____ DATA EXTRACTS

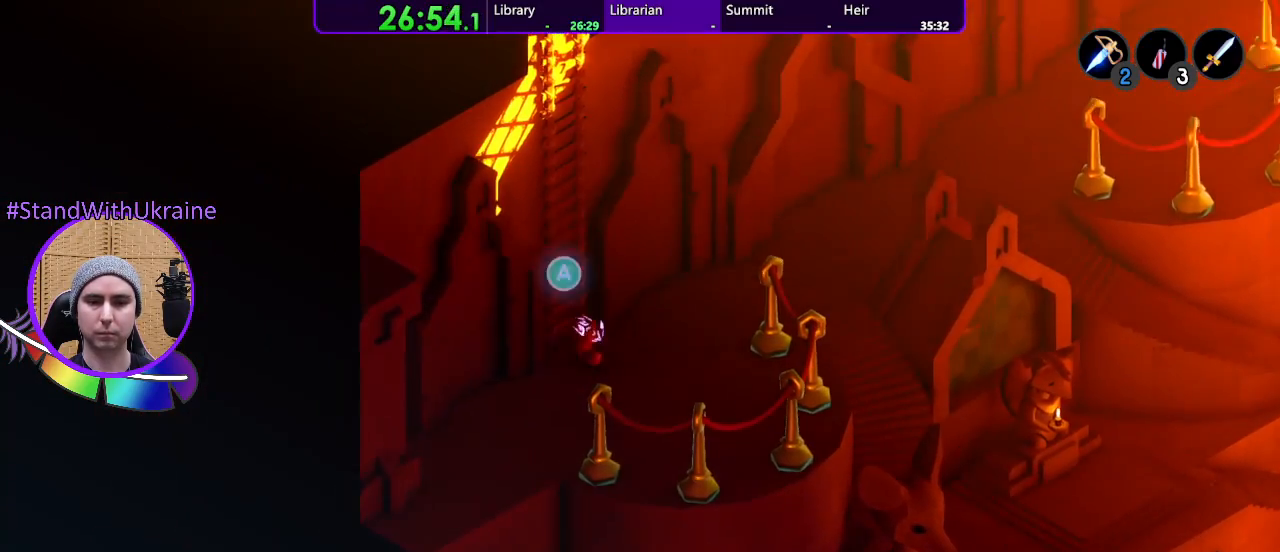
{"buttons": [], "left_stick": "up", "right_stick": "center", "events": [[300, "left_stick", "center"], [467, "left_stick", "up"]]}
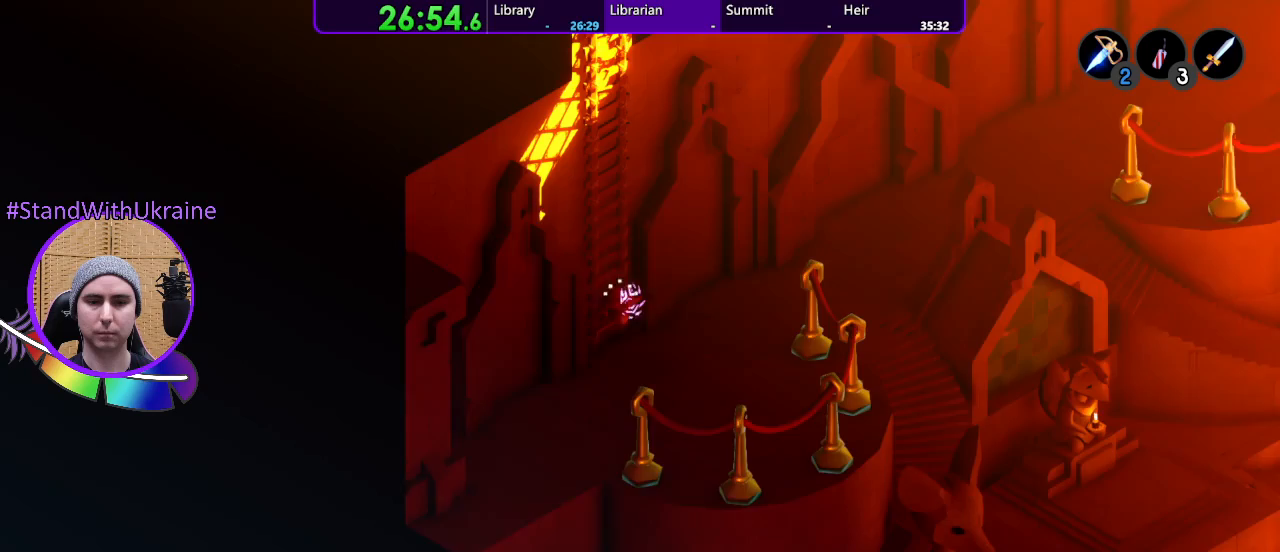
{"buttons": [], "left_stick": "up", "right_stick": "center", "events": []}
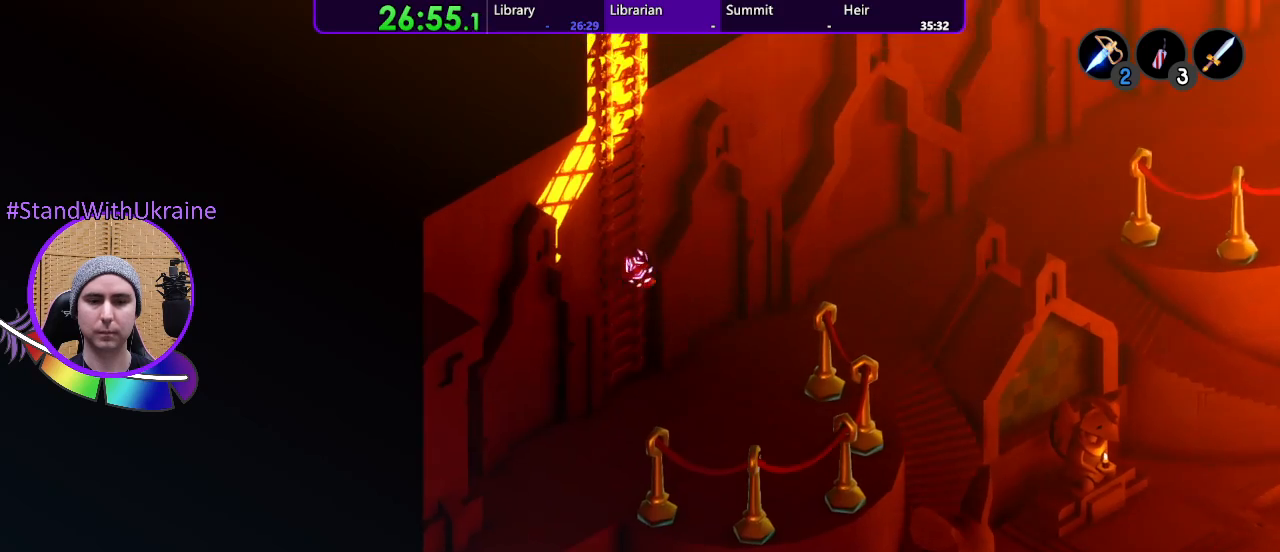
{"buttons": [], "left_stick": "up", "right_stick": "center", "events": []}
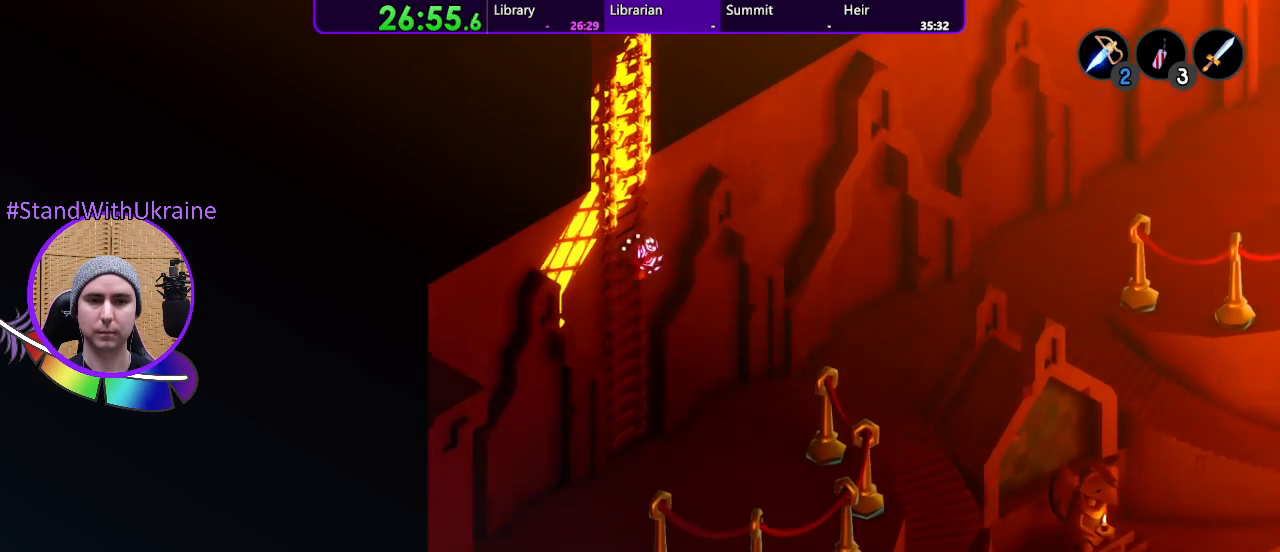
{"buttons": [], "left_stick": "up", "right_stick": "center", "events": []}
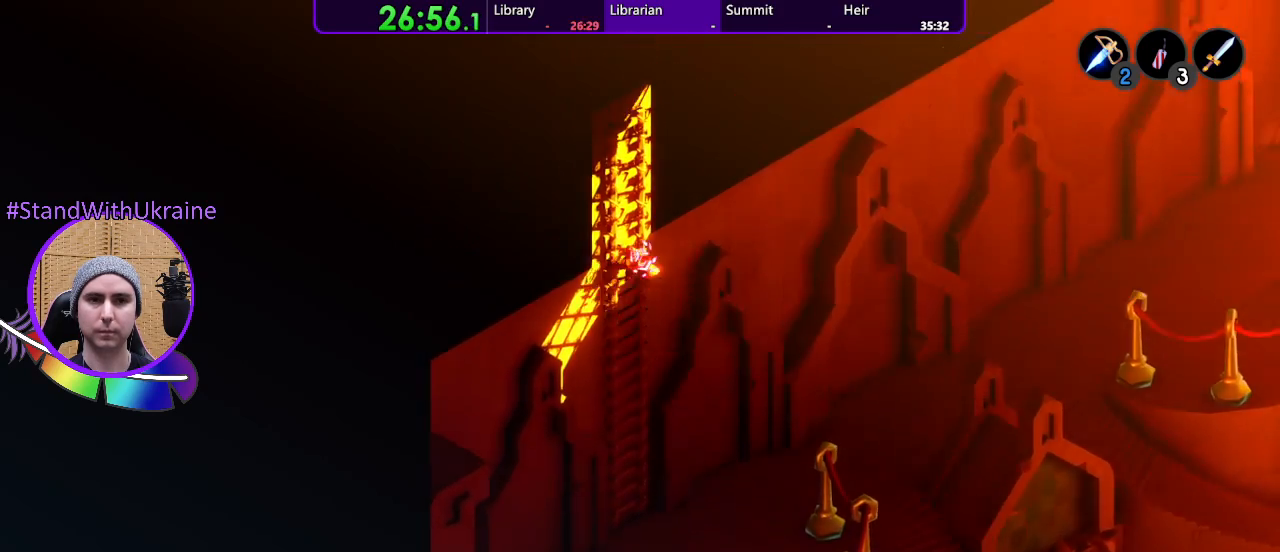
{"buttons": [], "left_stick": "up", "right_stick": "center", "events": []}
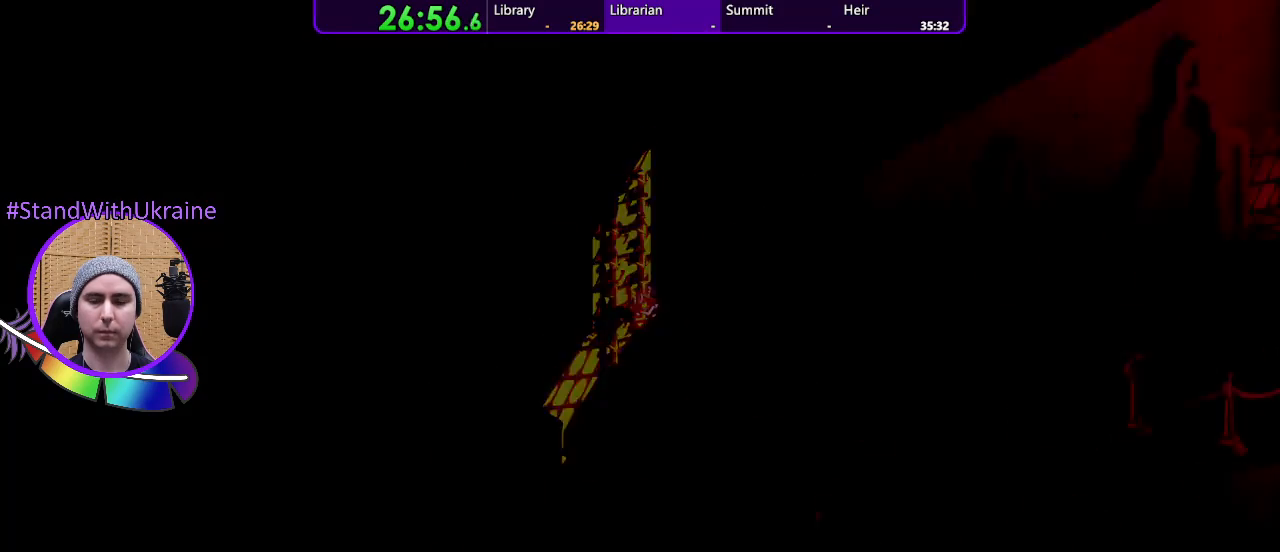
{"buttons": [], "left_stick": "up", "right_stick": "center", "events": []}
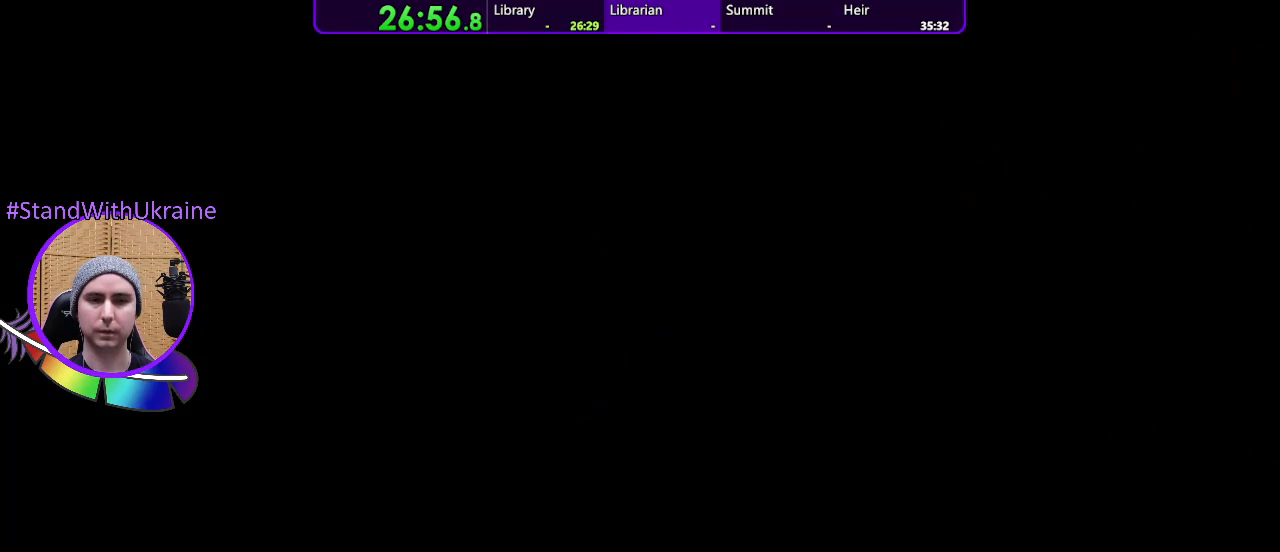
{"buttons": [], "left_stick": "up", "right_stick": "center", "events": []}
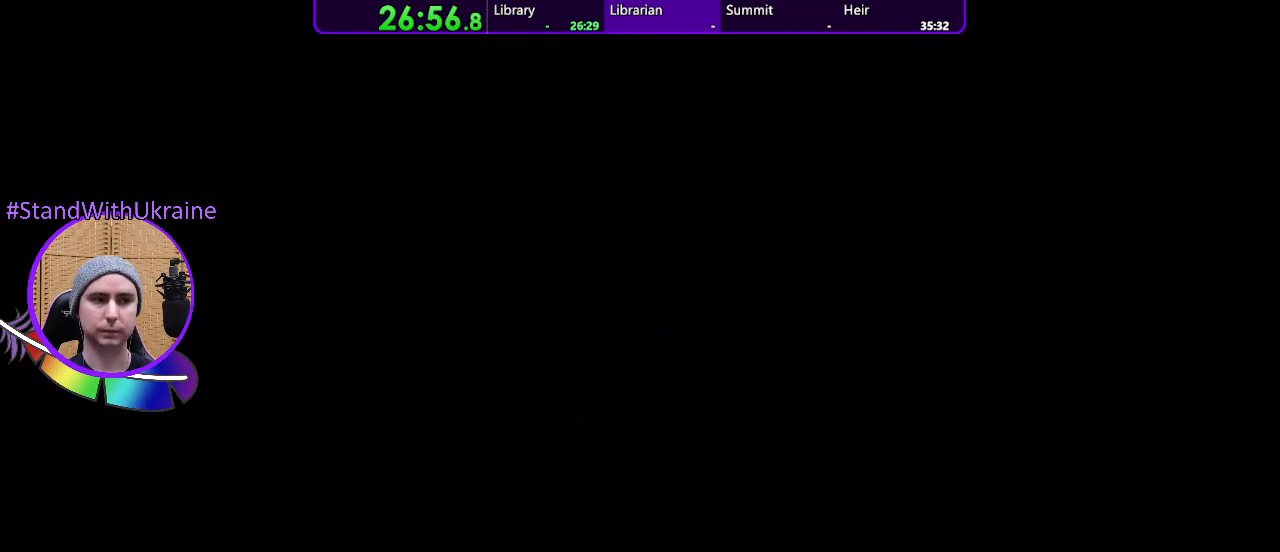
{"buttons": [], "left_stick": "up", "right_stick": "center", "events": []}
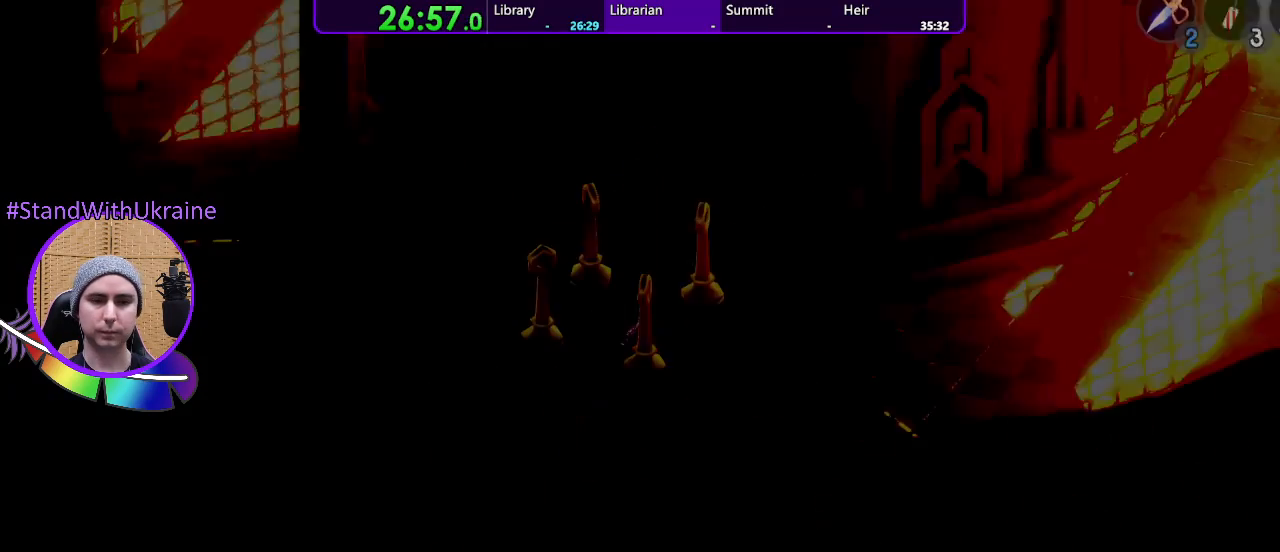
{"buttons": [], "left_stick": "up", "right_stick": "center", "events": []}
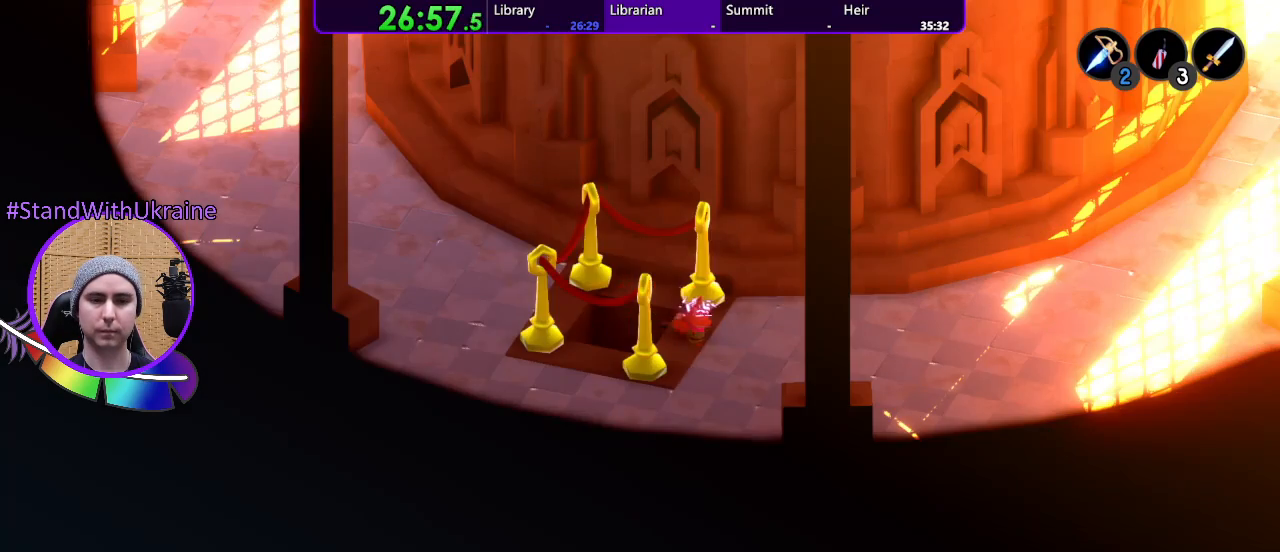
{"buttons": [], "left_stick": "up-left", "right_stick": "center", "events": [[133, "left_stick", "up-left"]]}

________

## AIM OF THE EXERCISE
Set down the material above exactly as written, but not the pictures.

## WRITTEN RESPONSE
{"buttons": [], "left_stick": "up", "right_stick": "center", "events": [[300, "left_stick", "center"], [467, "left_stick", "up"]]}
{"buttons": [], "left_stick": "up", "right_stick": "center", "events": []}
{"buttons": [], "left_stick": "up", "right_stick": "center", "events": []}
{"buttons": [], "left_stick": "up", "right_stick": "center", "events": []}
{"buttons": [], "left_stick": "up", "right_stick": "center", "events": []}
{"buttons": [], "left_stick": "up", "right_stick": "center", "events": []}
{"buttons": [], "left_stick": "up", "right_stick": "center", "events": []}
{"buttons": [], "left_stick": "up", "right_stick": "center", "events": []}
{"buttons": [], "left_stick": "up", "right_stick": "center", "events": []}
{"buttons": [], "left_stick": "up-left", "right_stick": "center", "events": [[133, "left_stick", "up-left"]]}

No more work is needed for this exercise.